2) Are your prayers marked by a grocery list of requests? – Prayer that is mainly about stuff and situations and health reveal what a person truly loves. The things that matter most to a person will fill his thinking, come out of his mouth, be pursued by time, effort, and money, and be prayed about. Idolatry can be fashioned in a regular prayer life as easily as it can be fashioned out of wood.

3) Do you pray mainly when things are going wrong? – Sometimes praying only exists at a low idle of spiritual lukewarmness. There is nothing really wrong in the praying, except that it is without a general fervency driven by love for souls and the glory of God. That is, until something threatens our true treasures. When what is valuable to us is at risk, then we will do whatever it takes, including fervent prayer. This is a very bad sign. If God is your true love and sin is a present enemy, then fervent praying will characterize your secret prayer life. This is not to say that true Christians don’t go through spiritually dry times, or periods of lukewarm living. But remember, we are asking about the overarching bent of your spiritual life. If you cannot find some track record of regularly having a compelling desire for God’s name to be hallowed, God’s kingdom to come, God’s will to be done, your sin to be killed, and people to be saved and sanctified then you are in danger.

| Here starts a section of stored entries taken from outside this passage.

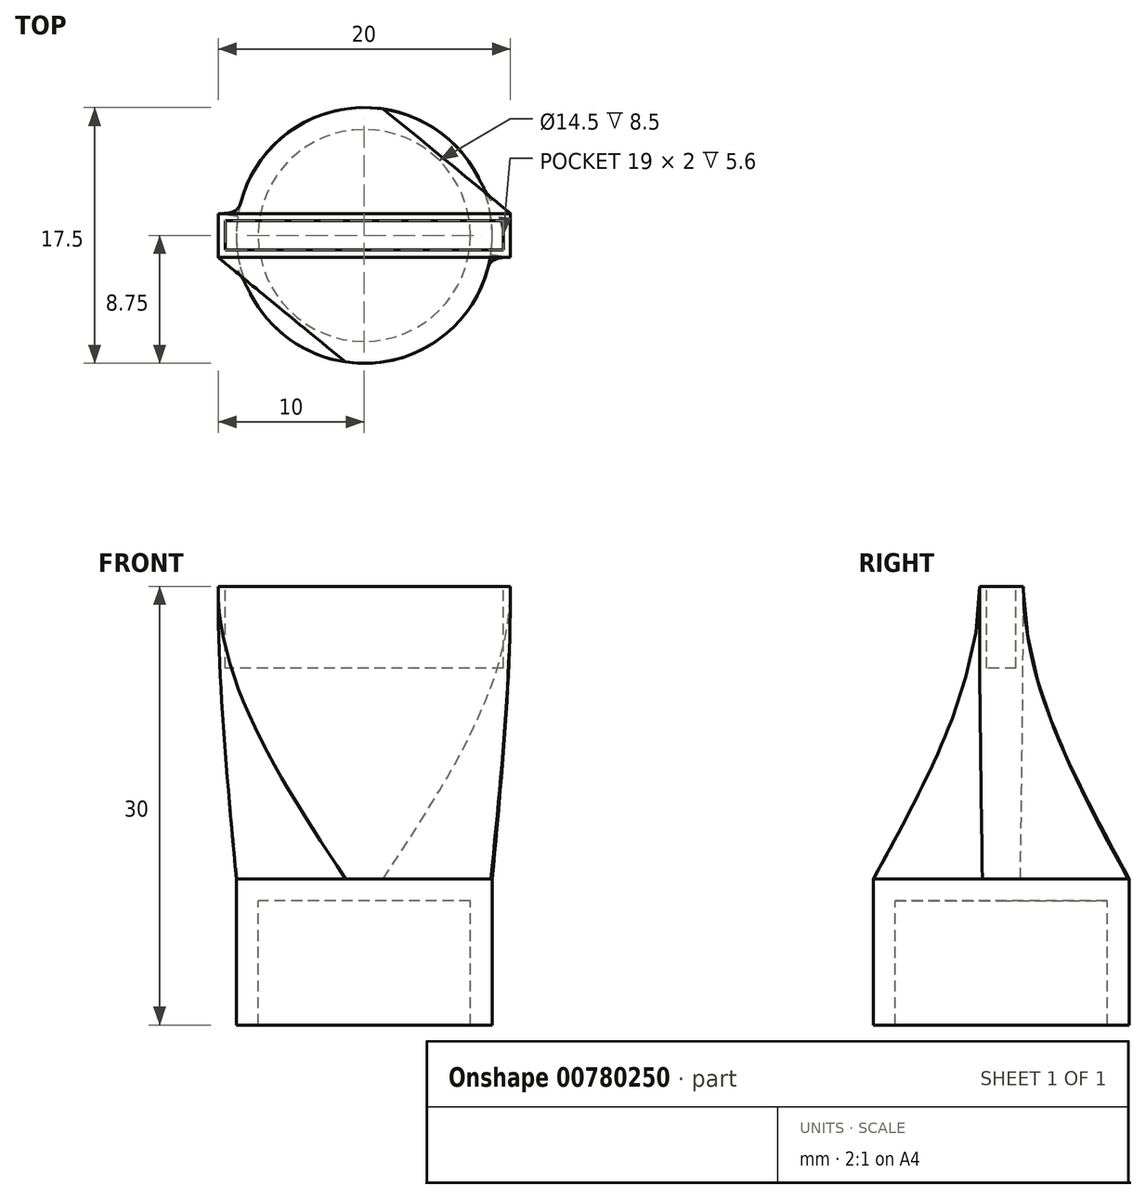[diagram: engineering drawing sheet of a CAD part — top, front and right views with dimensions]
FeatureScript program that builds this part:
annotation { "Feature Type Name" : "Feature", "Feature Type Description" : "" }
export const myFeature = defineFeature(function(context is Context, id is Id, definition is map)
    precondition{}
    {
        {
            var Q0;
            Q0=qCreatedBy(makeId("Top.planeOp"),FACE);
            var sketch = newSketch(context, id + "F0", { "sketchPlane" : qUnion([Q0])});
            skCircle(sketch, "E0", {"center": v(0, 0) * mm, "radius": 8.75 * mm});
            skSolve(sketch);
        }
        {
            var Q0;
            Q0=qCreatedBy(makeId("Top.planeOp"),FACE);
            cPlane(context, id + "F1", {"entities" : qUnion([Q0]), "cplaneType" : CPlaneType.OFFSET, "offset" : 20 * mm, "width" : 150 * mm, "height" : 150 * mm});
        }
        {
            var Q0;
            Q0=qCreatedBy(id+"F1.planeOp",FACE);
            var sketch = newSketch(context, id + "F2", { "sketchPlane" : qUnion([Q0])});
            skLineSegment(sketch, "E1.bottom", {"start": v(-10, 1.5) * mm, "end": v(10, 1.5) * mm});
            skLineSegment(sketch, "E1.top", {"start": v(-10, -1.5) * mm, "end": v(10, -1.5) * mm});
            skLineSegment(sketch, "E1.left", {"start": v(-10, 1.5) * mm, "end": v(-10, -1.5) * mm});
            skLineSegment(sketch, "E1.right", {"start": v(10, 1.5) * mm, "end": v(10, -1.5) * mm});
            skSolve(sketch);
        }
        {
            var Q0;
            Q0=makeQuery(id+"F0.imprint","IMPRINT",FACE,{"disambiguationData":[TD([[makeQuery(id+"F0.imprint","IMPRINT",EDGE,{"derivedFrom":sQuery(id+"F0.wireOp",EDGE,"E0")}),1.0]])]});
            var Q1;
            Q1=makeQuery(id+"F2.imprint","IMPRINT",FACE,{"disambiguationData":[TD([[makeQuery(id+"F2.imprint","IMPRINT",EDGE,{"derivedFrom":sQuery(id+"F2.wireOp",EDGE,"E1.bottom")}),-1.0]])]});
            loft(context, id + "F3", {"endCondition" : LoftEndDerivativeType.NORMAL_TO_PROFILE, "endMagnitude" : 1, "sheetProfilesArray" : [{ "sheetProfileEntities" : qUnion([Q0]) }, { "sheetProfileEntities" : qUnion([Q1]) }]});
        }
        {
            var Q0;
            Q0 = qSketchRegion(id + "F0", true);
            extrude(context, id + "F4", {"entities" : qUnion([Q0]), "oppositeDirection" : true, "depth" : 10 * mm, "offsetDistance" : 25 * mm});
        }
        {
            var Q0;
            Q0=makeQuery(id+"F4.opExtrude","CAP_FACE",FACE,{"disambiguationData":[OSD([sQuery(id+"F0.wireOp",EDGE,"E0")])],"isStart":false});
            shell(context, id + "F5", {"entities" : qUnion([Q0]), "thickness" : 1.5 * mm});
        }
        {
            var Q0;
            Q0=makeQuery(id+"F3.opLoft","CAP_FACE",FACE,{"disambiguationData":[OSD([makeQuery(id+"F2.imprint","IMPRINT",FACE,{"disambiguationData":[TD([[makeQuery(id+"F2.imprint","IMPRINT",EDGE,{"derivedFrom":sQuery(id+"F2.wireOp",EDGE,"E1.bottom")}),-1.0]])]})])],"isStart":true});
            var sketch = newSketch(context, id + "F6", { "sketchPlane" : qUnion([Q0])});
            skLineSegment(sketch, "E2.bottom", {"start": v(9.5, 1) * mm, "end": v(-9.5, 1) * mm});
            skLineSegment(sketch, "E2.top", {"start": v(9.5, -1) * mm, "end": v(-9.5, -1) * mm});
            skLineSegment(sketch, "E2.left", {"start": v(9.5, 1) * mm, "end": v(9.5, -1) * mm});
            skLineSegment(sketch, "E2.right", {"start": v(-9.5, 1) * mm, "end": v(-9.5, -1) * mm});
            skSolve(sketch);
        }
        {
            var Q0;
            Q0 = qSketchRegion(id + "F6", true);
            extrude(context, id + "F7", {"entities" : qUnion([Q0]), "operationType" : NewBodyOperationType.REMOVE, "oppositeDirection" : true, "depth" : 5.6 * mm, "offsetDistance" : 25 * mm});
        }
    });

4) Do you have little to no peace after you pray? – Sometimes people pray about their issues in life, but find that worry and anxiety still follow them? Why is this? It is due to the reality that those issues are too close to the heart. They still love them more than the Lord God. The very notion that they might be lost or negatively impacted in some way even after prayer means that they are still the great love. But if God is one’s true love, then peace will come because it rests upon an omnipotent God who is a father to us.

The concluding reality is this; what makes prayer so useful as a test is found in the way a heart prays or doesn’t pray about what captivates it. Is the heart captivated by the glory of God? That is the real question. For a Christian, the captivating nature of the glory of God rises above every request, every problem, and every threat and changes how they are view and prayed about. The gospel has changed everything and prayer is one of those places where it can be seen regularly and with relative ease.